Exercise text:
Age-standardised incidence rates (per 100 000) in the periods from 1956 to 1961 and 2003–2008.
| Males | Females | |||
| Age-standardised rate per 100 000 | Age-standardised rate per 100 000 | |||
| 1956–1961* | 2003–2008† | 1956–1961* | 2003–2008† | |
| Total, all sites | 169.9 | 182.7 | 95.3 | 186.0 |
| Oral cavity, pharynx | 3.8 | 5.0 | 4.8 | 4.5 |
| Oesophagus | 3.2 | 8.7 | – | 9.9 |
| Stomach | 1.0 | 1.6 | 0.6 | 1.0 |
| Colon–rectum | 2.0 | 6.3 | 0.7 | 2.7 |
| Liver | 109.7 | 14.1 | 28.8 | 8.3 |
| Pancreas | 0.9 | 0.4 | 0.7 | 0.3 |
| Trachea, bronchus, lung | 3.2 | 2.6 | 2.5 | 1.7 |
| Other connective and soft tissue | 3.8 | 4.4 | 1.7 | 3.1 |
| Breast | – | – | 2.4 | 26.2 |
| Uterine cervix | – | – | 20.3 | 62.0 |
| Other tumours of the female genital tract | – | – | 4.0 | 10.8 |
| Prostate | 3.4 | 61.7 | – | – |
| Penis | 2.1 | 3.6 | – | – |
| Kidney | 0.9 | 0.9 | 0.7 | 1.3 |
| Bladder | 11.1 | 4.0 | 10.0 | 2.9 |
| Conjunctiva | 1.8 | 4.7 | 3.2 | 6.3 |
| Malignant lymphomas (all types) | 6.9 | 9.1 | 2.8 | 6.7 |
| Kaposi’s sarcoma | 2.9 | 25.0 | – | 12.0 |
*Age-standardised rate per 100 000 considering African Standard Population.
†Age-standardised rate per 100 000 considering World Standard Population proposed by Segi (1960).
This startling increase in absolute numbers of more than seven times in men and more than 19 times in women may be related to different processes. First of all, Maputo had a population of about 100 000 in the early 1960s,8 which increased markedly until the 2007 census where it reached 1 094 628 inhabitants. In addition, cancer is an affliction that normally occurs later in life. From 1960 to 2008, the life expectancy in Mozambique raised from 35.0 to 52.2 years. Furthermore, improvements in education and healthcare access and the introduction of new diagnostic techniques may have played a role in increased cancer detection. Prates and Torres6 mentioned that men used healthcare services for general treatment more frequently than women did, although most women stated that if sick they would seek treatment at a clinic or hospital. The authors suggested that the reduced access to healthcare in women could be related to the fact that by that time, before making a decision, women must obtain permission from the head of the family who could have been absent as a migrant labourer. Increased women’s access to maternal and reproductive health services, evidenced by the gradual reduction in maternal mortality, could also explain the increased notification rates in women observed by Lorenzoni and colleagues.7
Regarding to the specific cancer burden profile, today Mozambique presents, as many other LMIC, a dual burden with a still high incidence of cancers associated with infectious diseases and an increasing incidence of cancers related to lifestyle risk factors. In the last decades, the country has experienced important downward trends in infection-related cancers such as primary carcinoma of the liver or cancer of the urinary bladder, but unfortunately, HIV-related cancers have experienced a substantial increase. As expected due to the westernisation of lifestyles, some of the most common cancers in high-income countries, such as prostate or breast cancer, have experienced enormous increase in Mozambique. Such trend has not been observed in lung cancer incidence, which remains still low. Prates and Torres (1956–1961) recorded the highest incidence of primary carcinoma of the liver for any part of the world, with age-standarised rates (ASR) per 100 000 of 109.7 for males and 14.1 for females. Cancer of the liver affected mostly the young men population between ages 15 and 44. Age-specific incidence rate reached 264.0 per 100 000 in males between 40 and 44 years and 81.5 in women of the same age. Aflatoxin contamination of foodstuffs and chronic carriage of hepatitis B virus (HBV) were considered as major factors to develop cancer of the liver.18 In the last decades, incidence of liver cancer in Maputo has shown a marked continuous decrease, being the ASR, for the period 2003–2008, 28.8 and 8.3 per 100 000 in men and women, respectively. In a study conducted in 1985 in Mozambique and in the former Republic of Transkei, the aflatoxin levels observed in food samples were the highest ever recorded in any part of the world.18
Aflatoxin levels continue to be high in Mozambique.19 Its exposure may have decreased through (1) campaigns about the dangers of mouldy food, which is likely to have resulted in increased selectivity during the preparation of foodstuffs, (2) the reduction of peanuts consumption due to economic pressure18 and (3) nutrition transition, incrementing animal source food consumption, which probably has replaced groundnuts as the traditional main protein source.20 21 Although aflatoxin alone does increase the risk of liver cancer, the risk is much greater in carriers of HBV.22 HBV vaccination was introduced in Mozambique in 2001 and according to WHO, estimations of National coverage rates range from 74% to 76%. It may be too early to evaluate the effectiveness of this intervention, but a further decrease in the incidence of liver cancer should be expected in the upcoming years.

Dataset section:
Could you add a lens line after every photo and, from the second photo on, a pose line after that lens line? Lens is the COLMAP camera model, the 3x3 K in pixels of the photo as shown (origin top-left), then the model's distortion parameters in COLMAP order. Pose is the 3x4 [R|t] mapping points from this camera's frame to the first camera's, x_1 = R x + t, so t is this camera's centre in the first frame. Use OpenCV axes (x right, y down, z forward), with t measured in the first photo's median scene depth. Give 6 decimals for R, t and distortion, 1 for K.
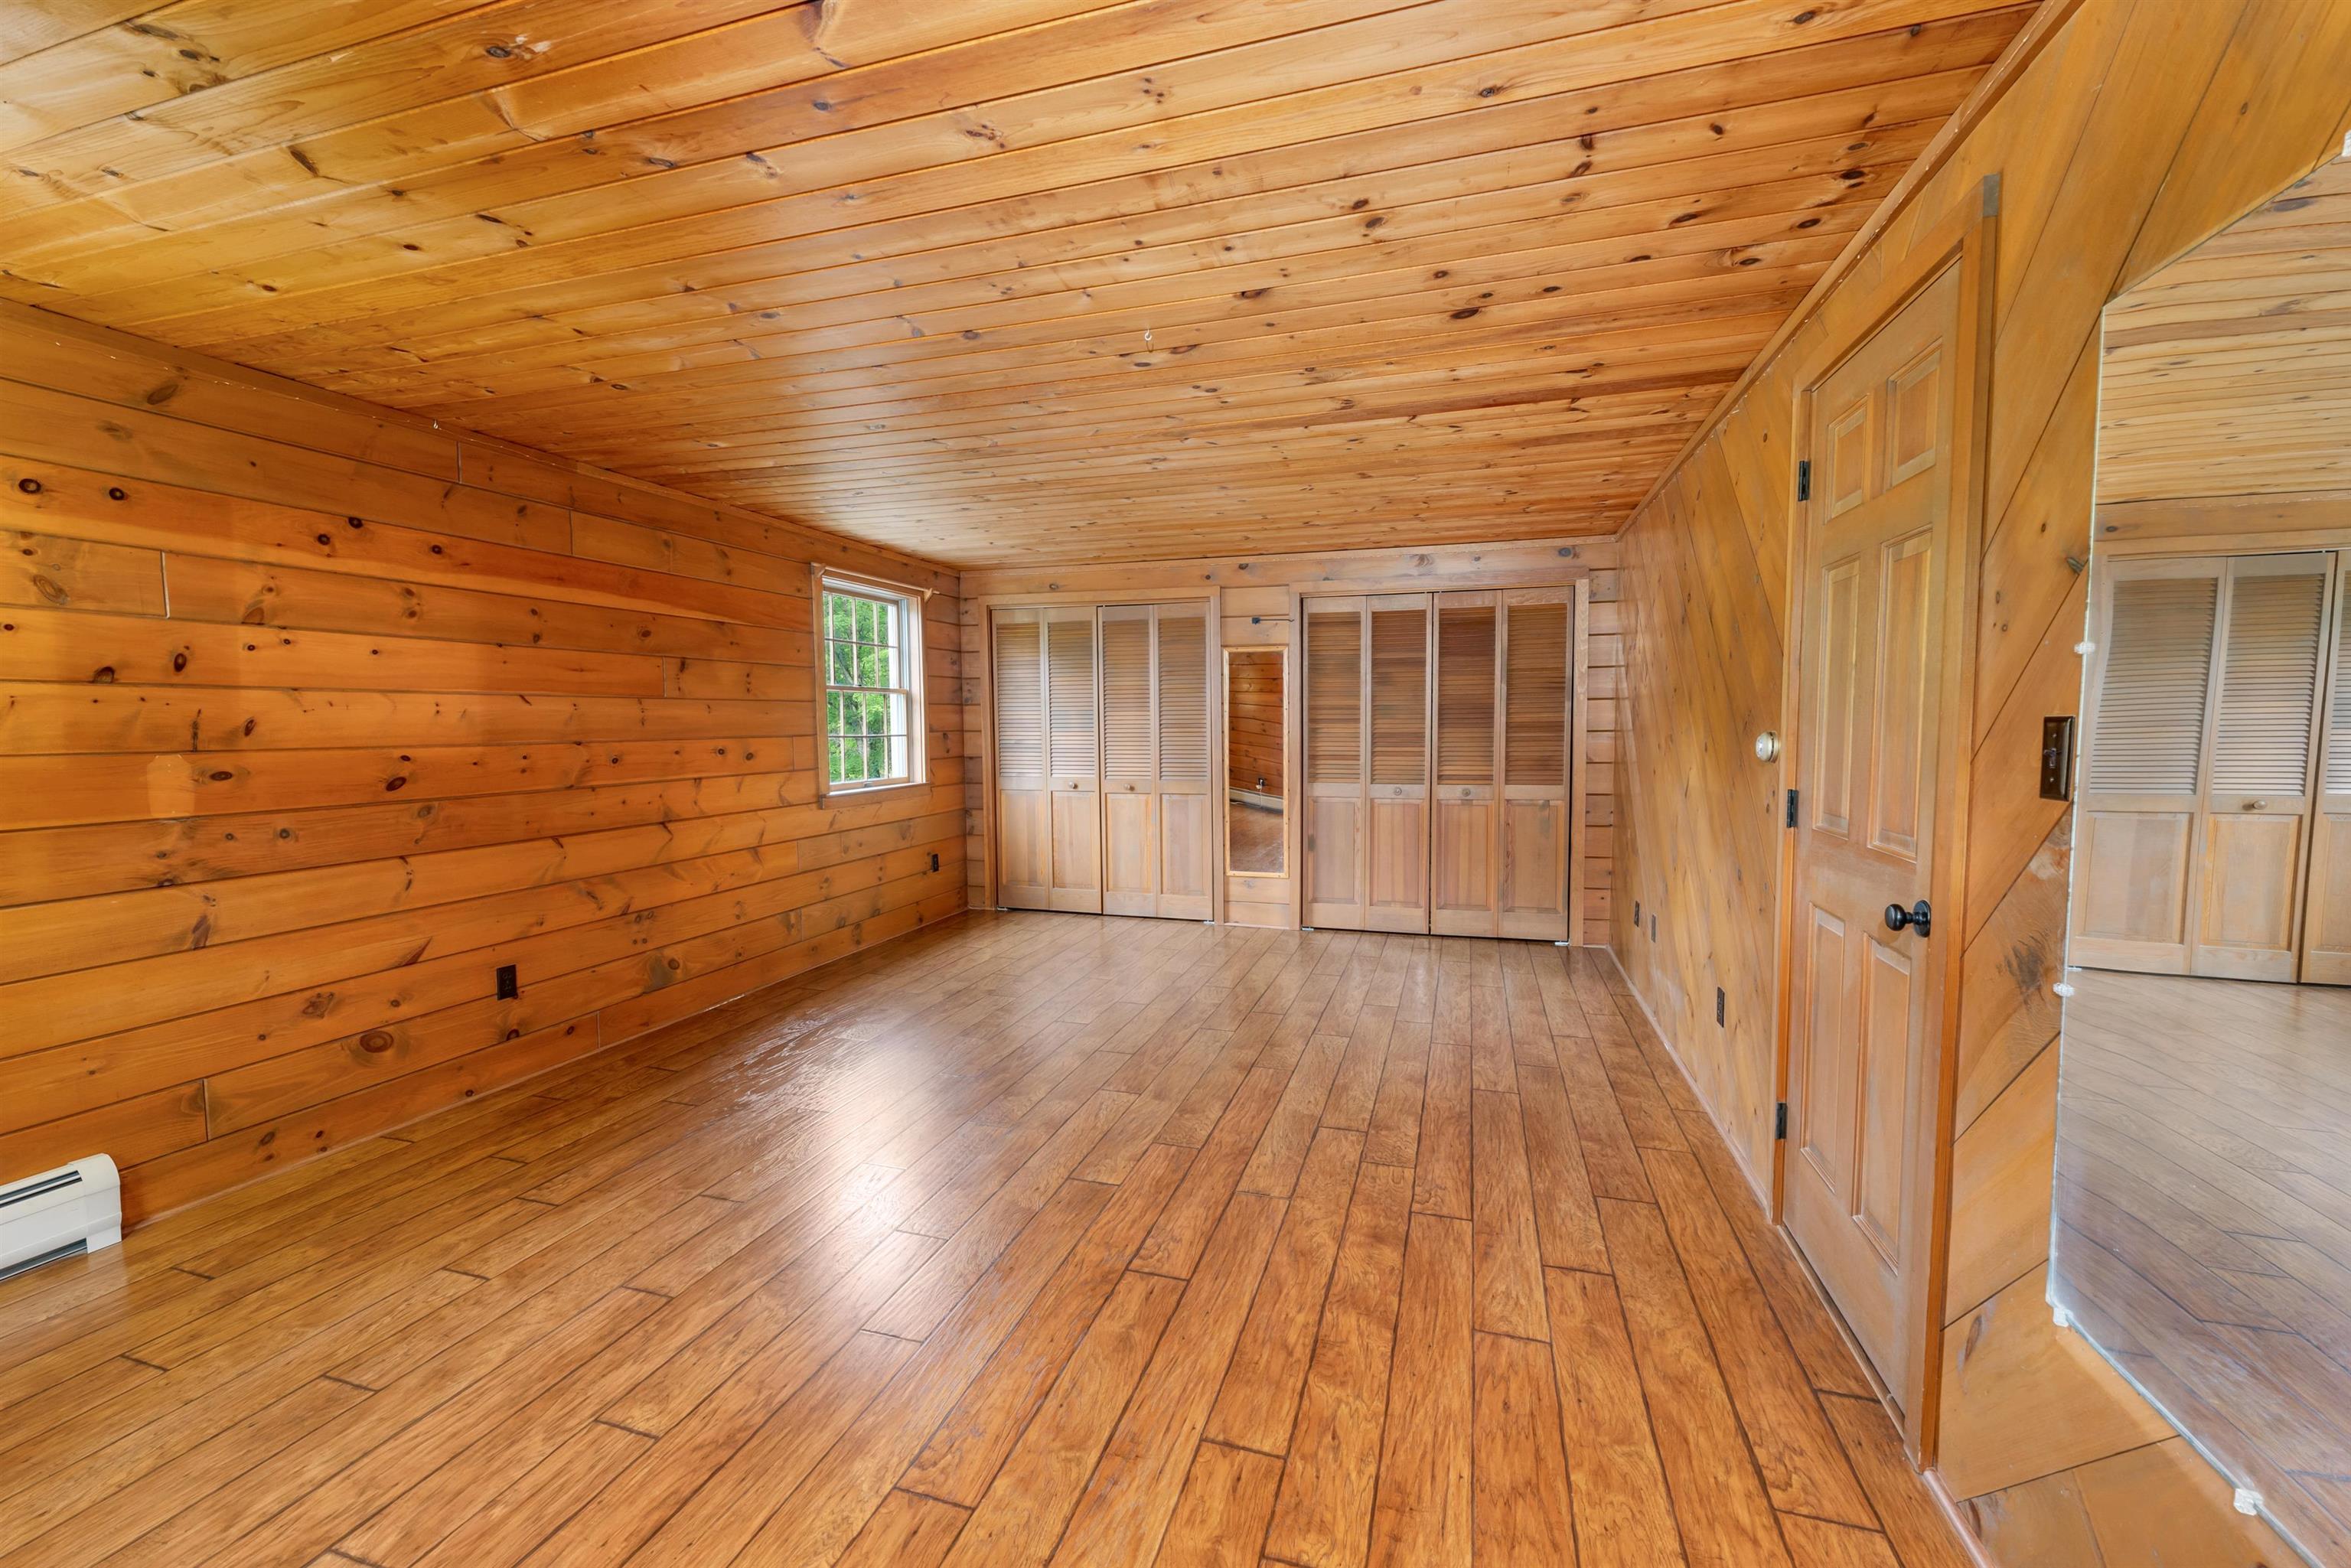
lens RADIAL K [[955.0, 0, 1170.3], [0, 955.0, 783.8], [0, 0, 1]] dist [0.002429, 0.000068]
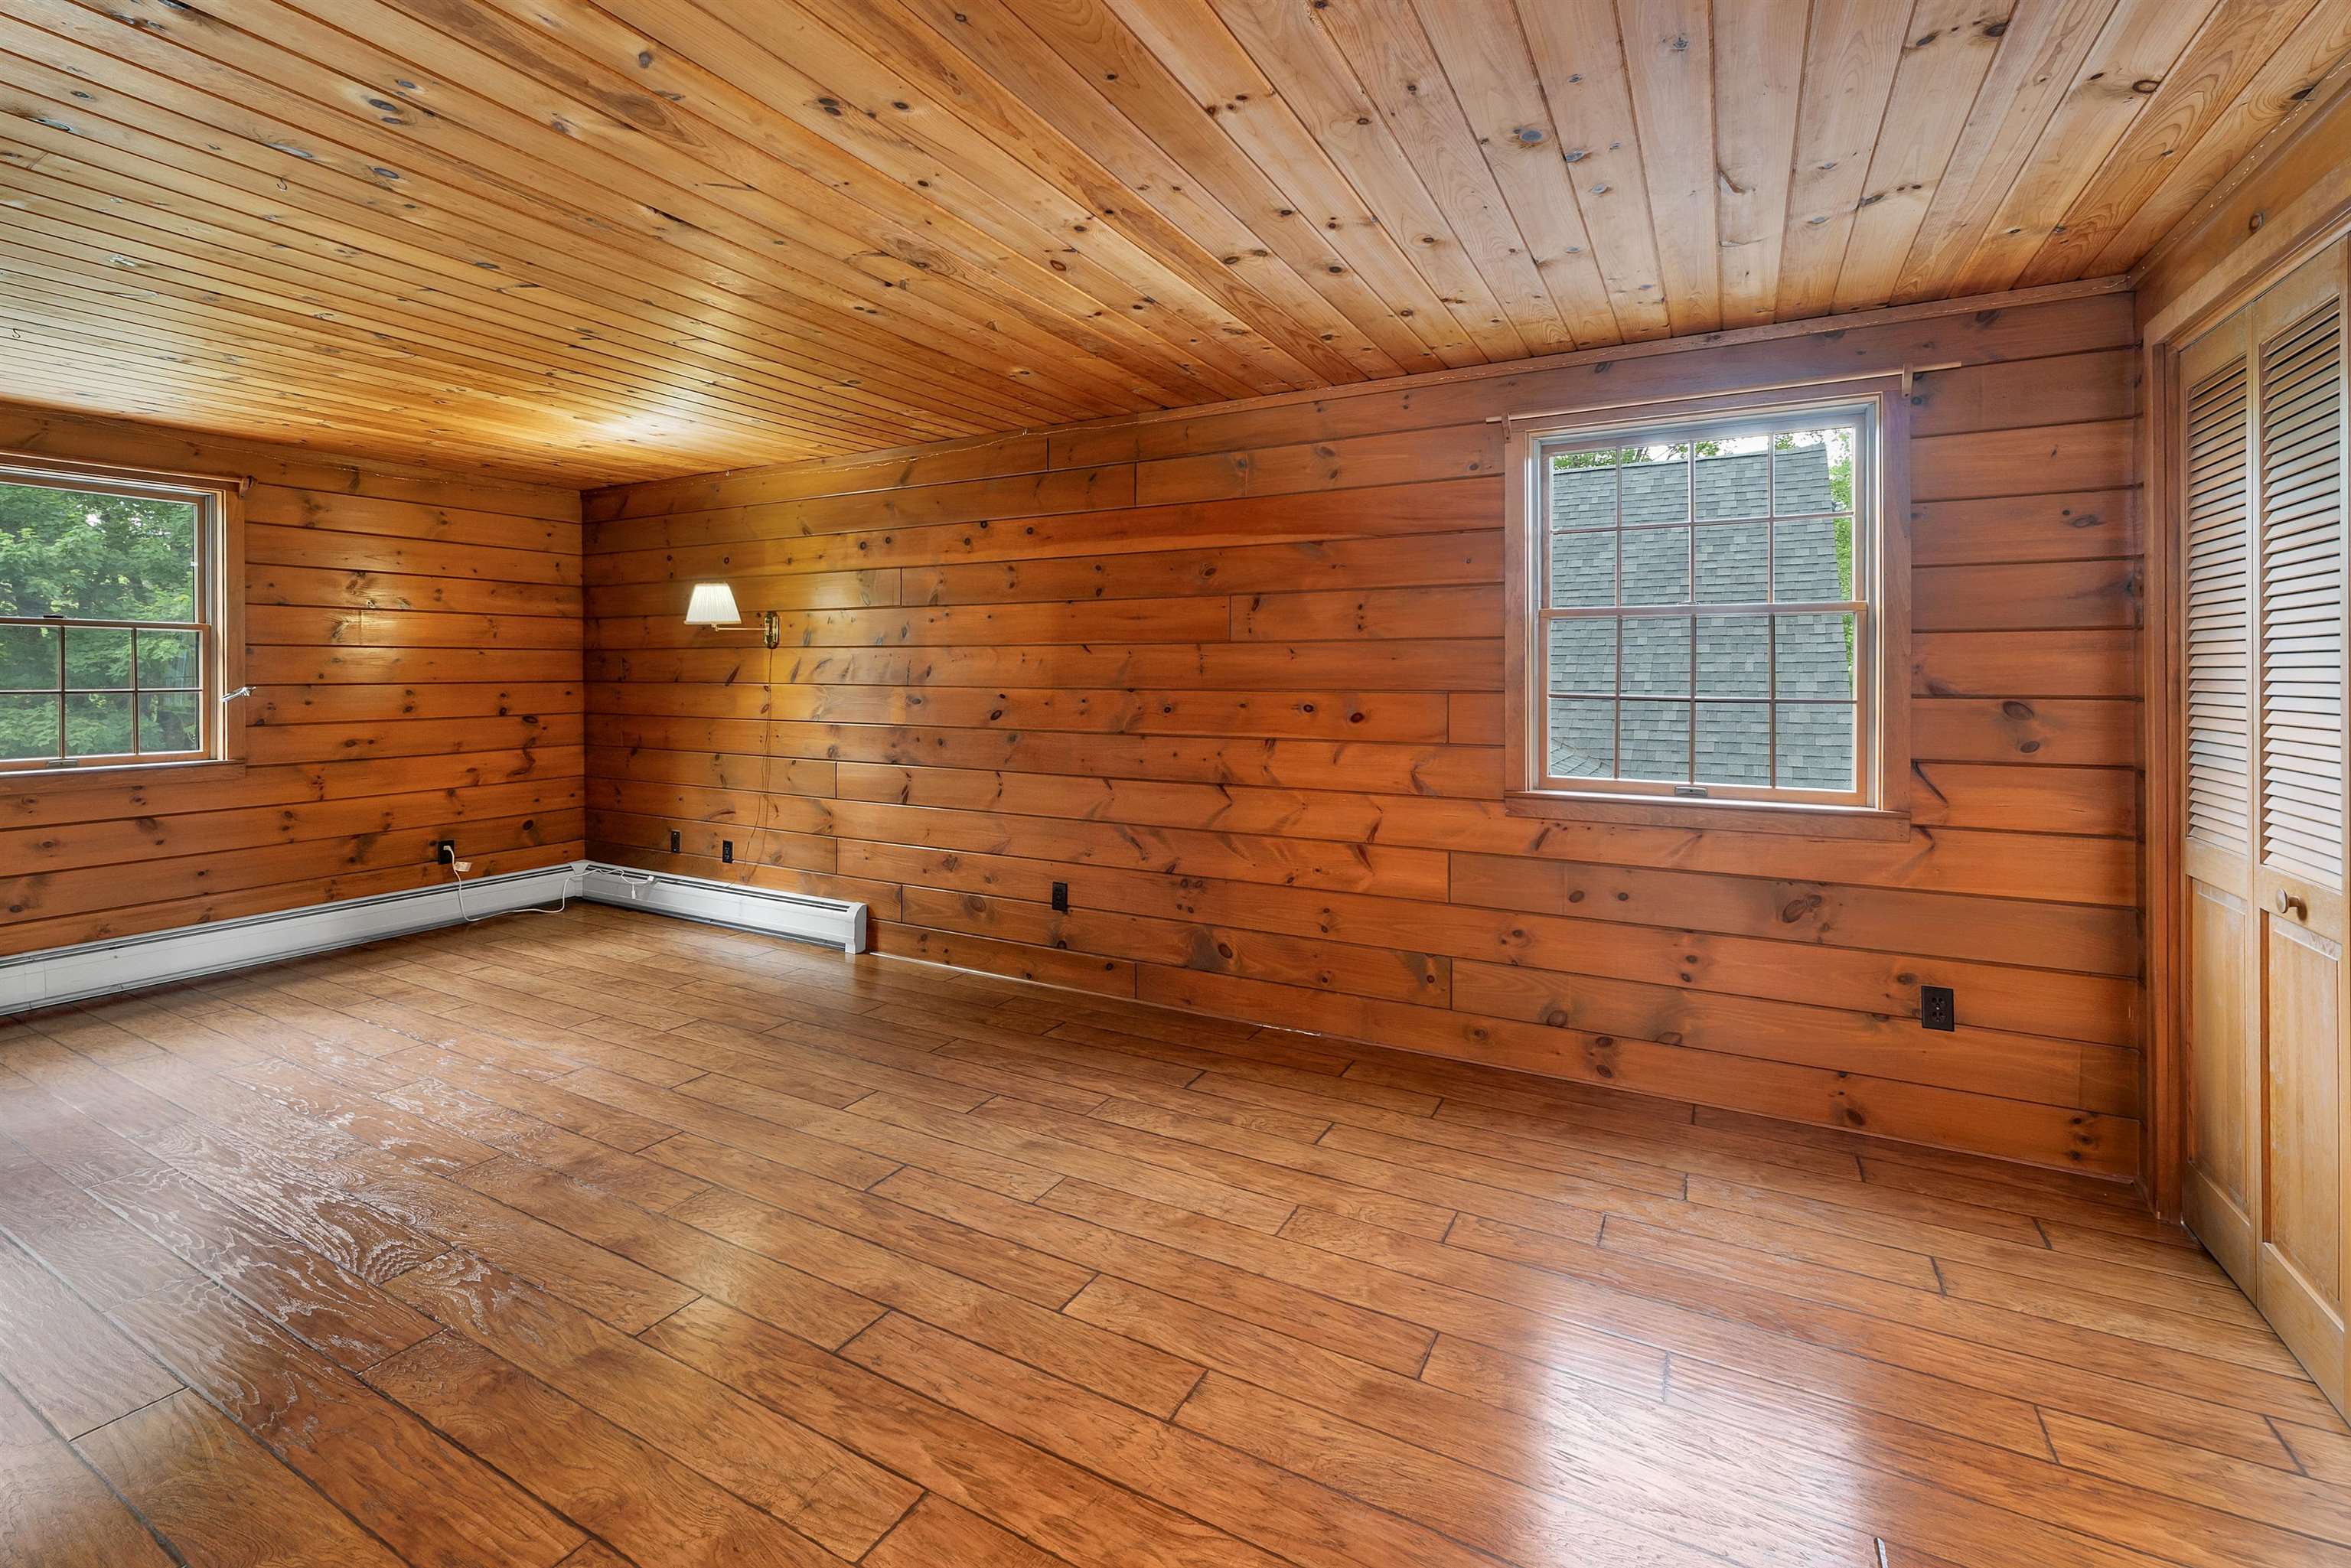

Requirement:
Answer these questions from the text on cancer in Mozambique:
(a) How many inhabitants did Maputo have in the 2007 census?
(b) What is the age-standardized rate per 100 000 for prostate cancer in males for 2003–2008?
(c) In what year was HBV vaccination introduced in Mozambique?
The listing is separate material, not part of the text on cancer in Mozambique.

Response below:
(a) 1 094 628
(b) 61.7
(c) 2001